Once you have completed your medical treatment—or we otherwise feel there is enough information to begin settlement negotiations—we will compile the information we have collected and send it to the appropriate insurance adjusters with demands for settlement. We will then see if it is possible to reach an amicable resolution prior to filing a lawsuit.

3. Filing a Lawsuit

If pre-lawsuit negotiations fail—or we determine it makes the most sense to proceed directly to filing a lawsuit—the next step is to file a complaint. The complaint, which is the document that commences the lawsuit, provides the defendants and court with a description of the incident, the basis for liability, and the damages sought. The complaint is filed in the proper court, and we serve it on the defendant.

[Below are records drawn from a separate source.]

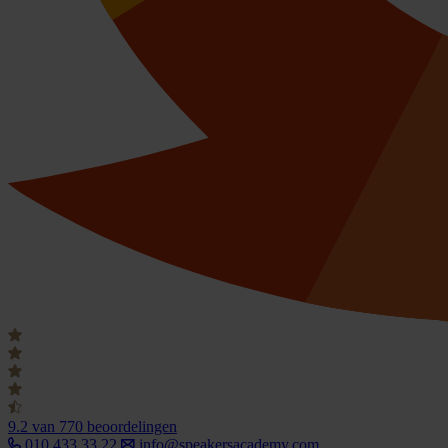
9.2
van 770 beoordelingen
010 433 33 22
info@speakersacademy.com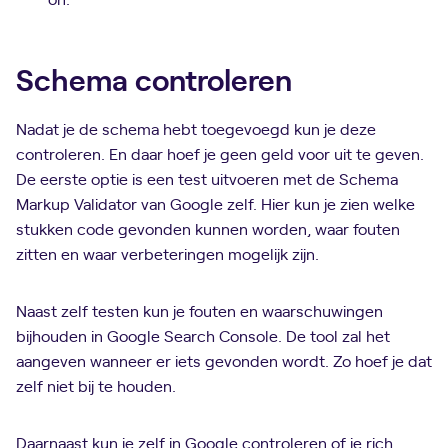
Schema controleren
Nadat je de schema hebt toegevoegd kun je deze
controleren. En daar hoef je geen geld voor uit te geven.
De eerste optie is een test uitvoeren met de Schema
Markup Validator van Google zelf. Hier kun je zien welke
stukken code gevonden kunnen worden, waar fouten
zitten en waar verbeteringen mogelijk zijn.
Naast zelf testen kun je fouten en waarschuwingen
bijhouden in Google Search Console. De tool zal het
aangeven wanneer er iets gevonden wordt. Zo hoef je dat
zelf niet bij te houden.
Daarnaast kun je zelf in Google controleren of je rich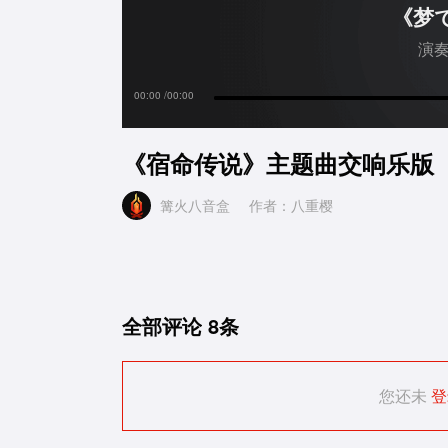
《梦
演
00
:
00
00
:
00
《宿命传说》主题曲交响乐版
篝火八音盒
作者：八重樱
全部评论
8条
您还未
登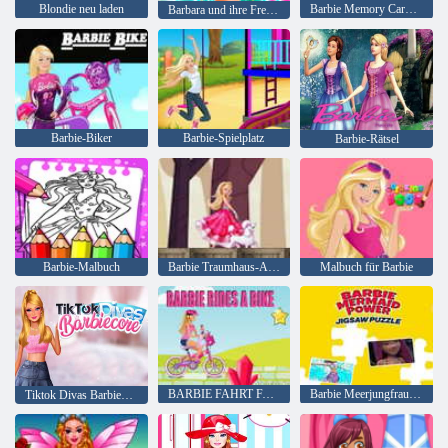
Blondie neu laden
Barbie Memory Card Match
Barbara und ihre Freunde Feenparty
Barbie-Biker
Barbie-Spielplatz
Barbie-Rätsel
Barbie-Malbuch
Barbie Traumhaus-Abenteuer
Malbuch für Barbie
BARBIE FAHRT FAHRRAD
Barbie Meerjungfrau Power-Puzzle
Tiktok Divas Barbiecore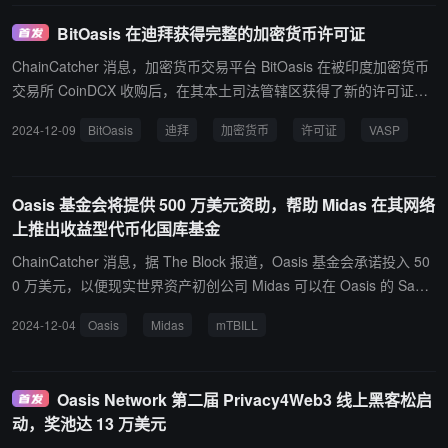
AI 和区块链技术，提供个性化的社交体验和价值驱动
BitOasis 在迪拜获得完整的加密货币许可证
的互动方式，即将推出的 AI Agent 功能，将进一步提
升用户在链上互动的智能化与趣味性。 此次融资将用
ChainCatcher 消息，加密货币交易平台 BitOasis 在被印度加密货币
于优化 DePIN 网络部署、推进 AI Agent 技术应用及
交易所 CoinDCX 收购后，在其本土司法管辖区获得了新的许可证。
扩展社交生态建设。值得一提的是，Metya 的代币
BitOasis 于 12 月 9 日宣布，已获得迪拜虚拟资产监管局 (VARA) 颁
2024-12-09
BitOasis
迪拜
加密货币
许可证
VASP
$MET 即将在 1 月 15 日 TGE，备受市场关注。
发的完整虚拟资产服务提供商 (VASP) 许可证。获得 VASP 许可证标
志着 BitOasis VARA 许可流程的最后一步，针对一系列加密交易服
务，包括购买、销售和交易。
Oasis 基金会将提供 500 万美元资助，帮助 Midas 在其网络
上推出收益型代币化国库基金
ChainCatcher 消息，据 The Block 报道，Oasis 基金会承诺投入 50
0 万美元，以便现实世界资产初创公司 Midas 可以在 Oasis 的 Sapp
hire 网络上推出其收益型代币化国库基金。 此次合作将扩大 mTBILL
2024-12-04
Oasis
Midas
mTBILL
的隐私选项，mTBILL 是首个面向非合格投资者的合规代币化国债基
金。
Oasis Network 第二届 Privacy4Web3 线上黑客松启
动，奖池达 13 万美元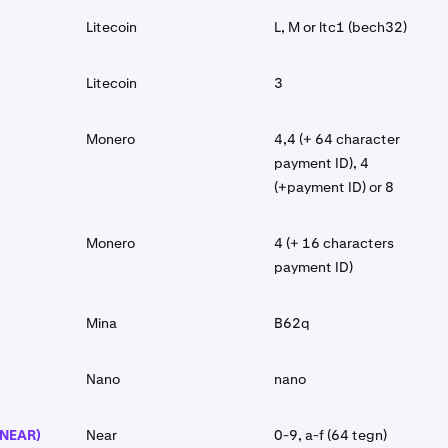
Litecoin
L, M or ltc1 (bech32)
Litecoin
3
Monero
4,4 (+ 64 character
payment ID), 4
(+payment ID) or 8
Monero
4 (+ 16 characters
payment ID)
Mina
B62q
Nano
nano
(NEAR)
Near
0-9, a-f (64 tegn)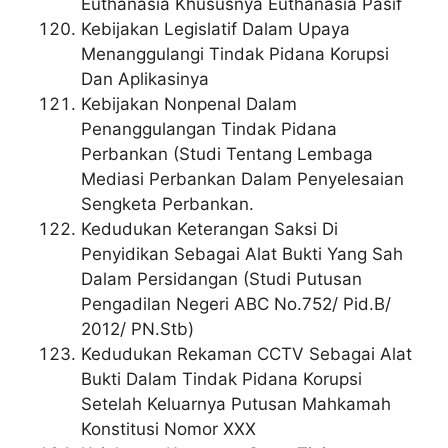
Euthanasia Khususnya Euthanasia Pasif
Kebijakan Legislatif Dalam Upaya
Menanggulangi Tindak Pidana Korupsi
Dan Aplikasinya
Kebijakan Nonpenal Dalam
Penanggulangan Tindak Pidana
Perbankan (Studi Tentang Lembaga
Mediasi Perbankan Dalam Penyelesaian
Sengketa Perbankan.
Kedudukan Keterangan Saksi Di
Penyidikan Sebagai Alat Bukti Yang Sah
Dalam Persidangan (Studi Putusan
Pengadilan Negeri ABC No.752/ Pid.B/
2012/ PN.Stb)
Kedudukan Rekaman CCTV Sebagai Alat
Bukti Dalam Tindak Pidana Korupsi
Setelah Keluarnya Putusan Mahkamah
Konstitusi Nomor XXX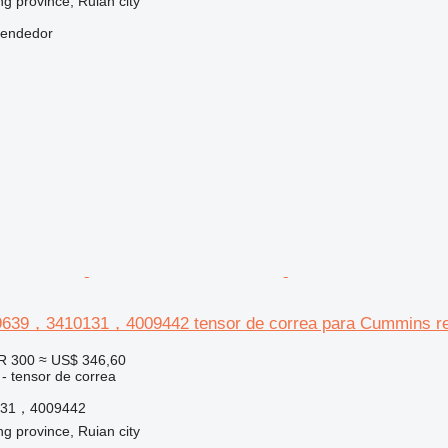
ng province, Ruian city
vendedor
639，3410131，4009442 tensor de correa para Cummins re
R 300
≈ US$ 346,60
 - tensor de correa
131，4009442
ng province, Ruian city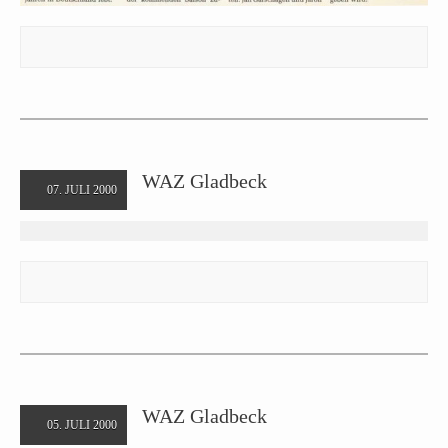
WAZ Gladbeck
07. JULI 2000
WAZ Gladbeck
05. JULI 2000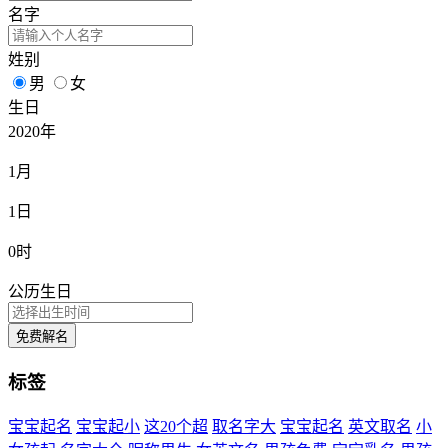
名字
姓别
男
女
生日
2020年
1月
1日
0时
公历生日
免费解名
标签
宝宝起名
宝宝起小
这20个超
取名字大
宝宝起名
英文取名
小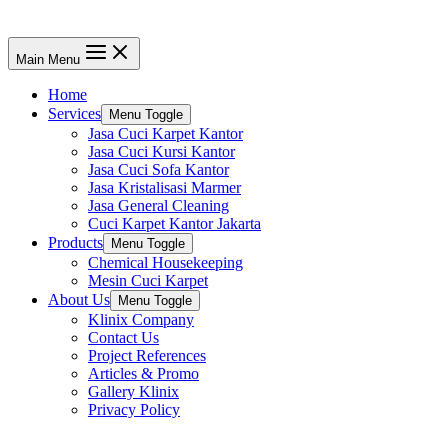
Main Menu
Home
Services
Menu Toggle
Jasa Cuci Karpet Kantor
Jasa Cuci Kursi Kantor
Jasa Cuci Sofa Kantor
Jasa Kristalisasi Marmer
Jasa General Cleaning
Cuci Karpet Kantor Jakarta
Products
Menu Toggle
Chemical Housekeeping
Mesin Cuci Karpet
About Us
Menu Toggle
Klinix Company
Contact Us
Project References
Articles & Promo
Gallery Klinix
Privacy Policy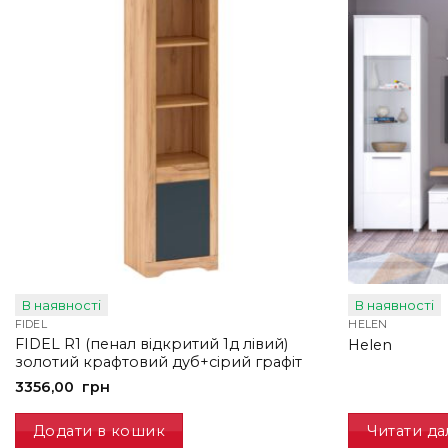
В наявності
В наявності
FIDEL
HELEN
FIDEL R1 (пенал відкритий 1д лівий)
Helen
золотий крафтовий дуб+сірий графіт
3356,00
грн
Додати в кошик
Читати да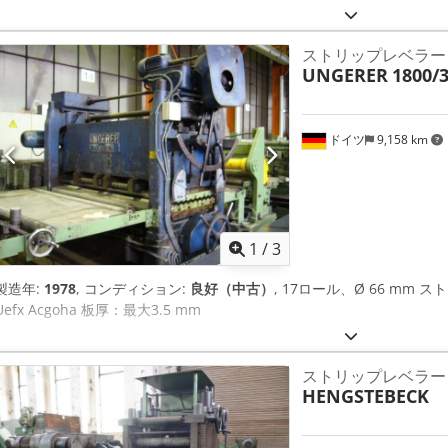
ストリップレベラー
UNGERER
1800/3
ドイツ
9,158 km
1
/
3
製造年:
1978
, コンディション:
良好（中古）
, 17ロール、Ø 66 mm スト
Uefx Acgoha 板厚：最大3.5 mm
ストリップレベラー 53
HENGSTEBECK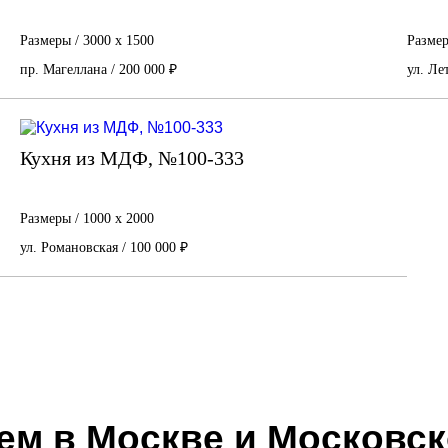
Размеры / 3000 х 1500
Размер
пр. Магеллана / 200 000 ₽
ул. Ле
Кухня из МДФ, №100-333
Размеры / 1000 х 2000
ул. Романовская / 100 000 ₽
ем в Москве и Московск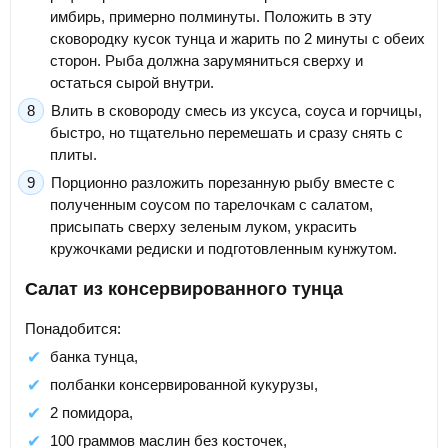
имбирь, примерно полминуты. Положить в эту
сковородку кусок тунца и жарить по 2 минуты с обеих
сторон. Рыба должна зарумяниться сверху и
остаться сырой внутри.
Влить в сковороду смесь из уксуса, соуса и горчицы,
быстро, но тщательно перемешать и сразу снять с
плиты.
Порционно разложить порезанную рыбу вместе с
полученным соусом по тарелочкам с салатом,
присыпать сверху зеленым луком, украсить
кружочками редиски и подготовленным кунжутом.
Салат из консервированного тунца
Понадобится:
банка тунца,
полбанки консервированной кукурузы,
2 помидора,
100 граммов маслин без косточек,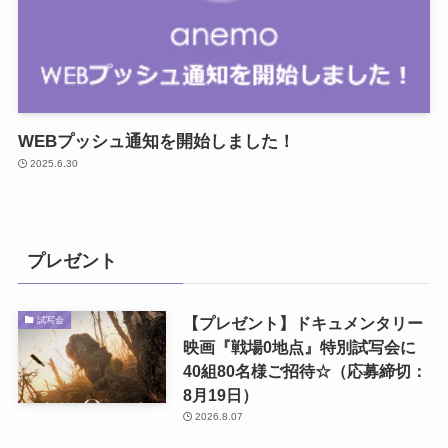
WEBプッシュ通知を開始しました！
2025.6.30
プレゼント
【プレゼント】ドキュメンタリー
試写会
映画『戦場0地点』特別試写会に
40組80名様ご招待☆（応募締切：
8月19日）
2026.8.07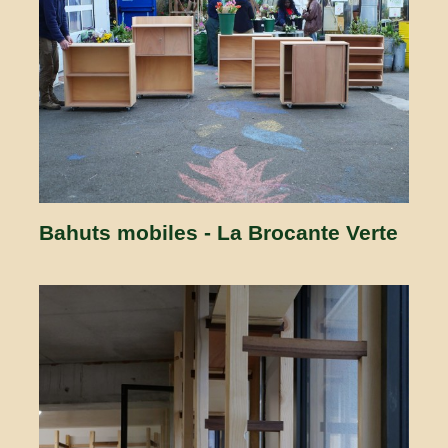
Bahuts mobiles - La Brocante Verte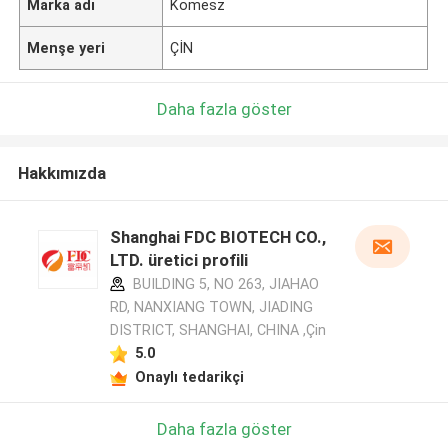
Marka adı
Komesz
Menşe yeri
ÇİN
Daha fazla göster
Hakkımızda
Shanghai FDC BIOTECH CO.,
LTD. üretici profili
BUILDING 5, NO 263, JIAHAO
RD, NANXIANG TOWN, JIADING
DISTRICT, SHANGHAI, CHINA ,Çin
5.0
Onaylı tedarikçi
Daha fazla göster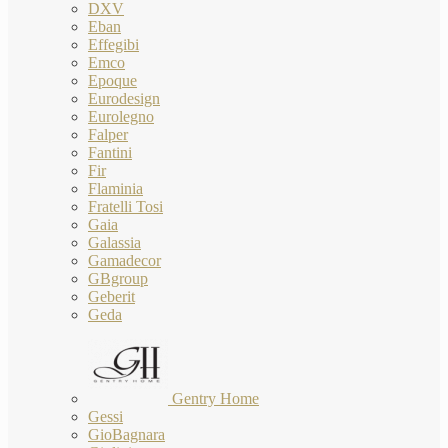
DXV
Eban
Effegibi
Emco
Epoque
Eurodesign
Eurolegno
Falper
Fantini
Fir
Flaminia
Fratelli Tosi
Gaia
Galassia
Gamadecor
GBgroup
Geberit
Geda
Gentry Home
Gessi
GioBagnara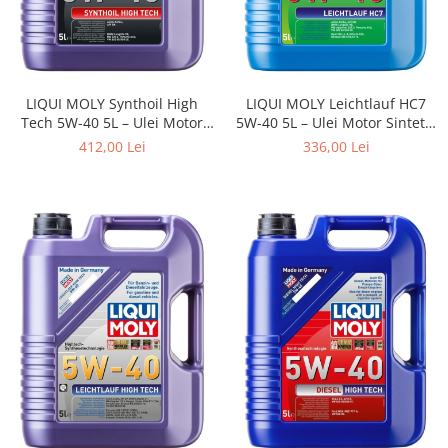
LIQUI MOLY Synthoil High
LIQUI MOLY Leichtlauf HC7
Tech 5W-40 5L – Ulei Motor
5W-40 5L – Ulei Motor Sintetic
Full Sintetic A3/B4 BMW, MB,
A3/B4 pentru BMW, VW,
412,00 Lei
336,00 Lei
VW
Mercedes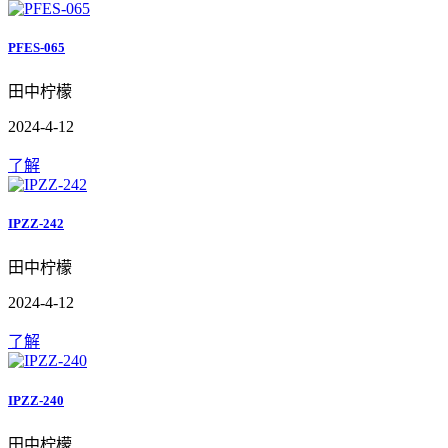
PFES-065
田中柠檬
2024-4-12
了解
IPZZ-242
田中柠檬
2024-4-12
了解
IPZZ-240
田中柠檬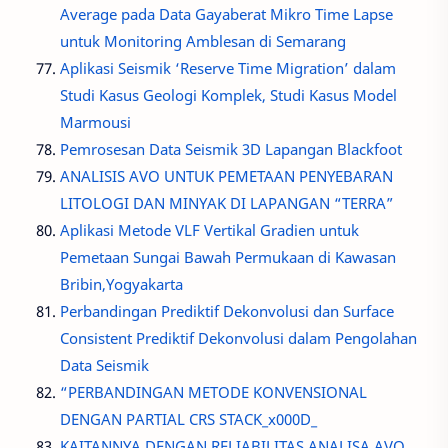
Average pada Data Gayaberat Mikro Time Lapse
untuk Monitoring Amblesan di Semarang
Aplikasi Seismik ‘Reserve Time Migration’ dalam
Studi Kasus Geologi Komplek, Studi Kasus Model
Marmousi
Pemrosesan Data Seismik 3D Lapangan Blackfoot
ANALISIS AVO UNTUK PEMETAAN PENYEBARAN
LITOLOGI DAN MINYAK DI LAPANGAN “TERRA”
Aplikasi Metode VLF Vertikal Gradien untuk
Pemetaan Sungai Bawah Permukaan di Kawasan
Bribin,Yogyakarta
Perbandingan Prediktif Dekonvolusi dan Surface
Consistent Prediktif Dekonvolusi dalam Pengolahan
Data Seismik
“PERBANDINGAN METODE KONVENSIONAL
DENGAN PARTIAL CRS STACK_x000D_
KAITANNYA DENGAN RELIABILITAS ANALISA AVO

If the defendant has insurance, the defendant’s insurance company will retain an attorney for the defendant. If the defendant does not have insurance, the defendant will either need to hire their own attorney or represent themselves. The defendant’s attorney or the defendant will then file and send to us an answer to the complaint that gives the reasons the defendant claims it is not liable for the claimed damages. From the time the lawsuit is filed to the time of the actual trial depends upon the county where the lawsuit is filed. Currently, in King County, it generally takes at least 14 months from the time the case is filed to the time it proceeds to trial, assuming the parties do not reach a settlement in the intervening period. In other counties, it can take more or less time.

4. Discovery Process

After we file the lawsuit, the parties engage in an investigatory process called discovery. The parties use this process to discover all facts pertinent to their claims and/or defenses. The law permits several different methods of discovery. These include (1) interrogatories (written questions a party sends to an opponent that the opponent must answer in writing); (2) requests for production of documents (written demands for relevant documents in an opponent’s possession; (3) requests for admission (written statements of fact that an opponent either must admit or deny); (4) defense medical exams (medical exams conducted by doctors or other experts an opponent selects); and depositions (oral questions that a person must answer under oath). The discovery process continues throughout the time between lawsuit filing and trial.

5. Settlement

It is possible a settlement may occur at any time. However, we always continue to prepare as though a case will go to trial. Settlement may occur through informal discussions between the parties, arbitration (in which an arbitrator will hear the case and reach a decision), or mediation (where a third-party will attempt to help the sides reach a resolution).

6. Trial

If the parties do not reach a resolution, the case will proceed to trial (assuming the inevitable myriad of defense requests to the court to dismiss the case pre-trial are not successful). The typical trial will involve jury selection; opening statements; witness presentation; instructions to the jury; and verdict. As the party that has filed the lawsuit, we carry the burden of demonstrating the defendants are liable, and we will present our witnesses before the defendants.

7. Appeal

Following a trial, any party that lost on an issue can file an appeal. The appeals court will only consider the records of the proceedings in the trial court. There will be no further witness presentation, and generally there is no submission of additional evidence, on appeal. The appeals court largely will consider whether there were any legal errors in the trial proceedings, but it can review, on a limited basis, whether factual errors occurred. After the parties have submitted their written and oral arguments to the appeals court, the court will either affirm the trial court’s proceedings (leaving the results undisturbed) or reverse the proceedings (in which case the proceedings will return to the trial court for further litigation).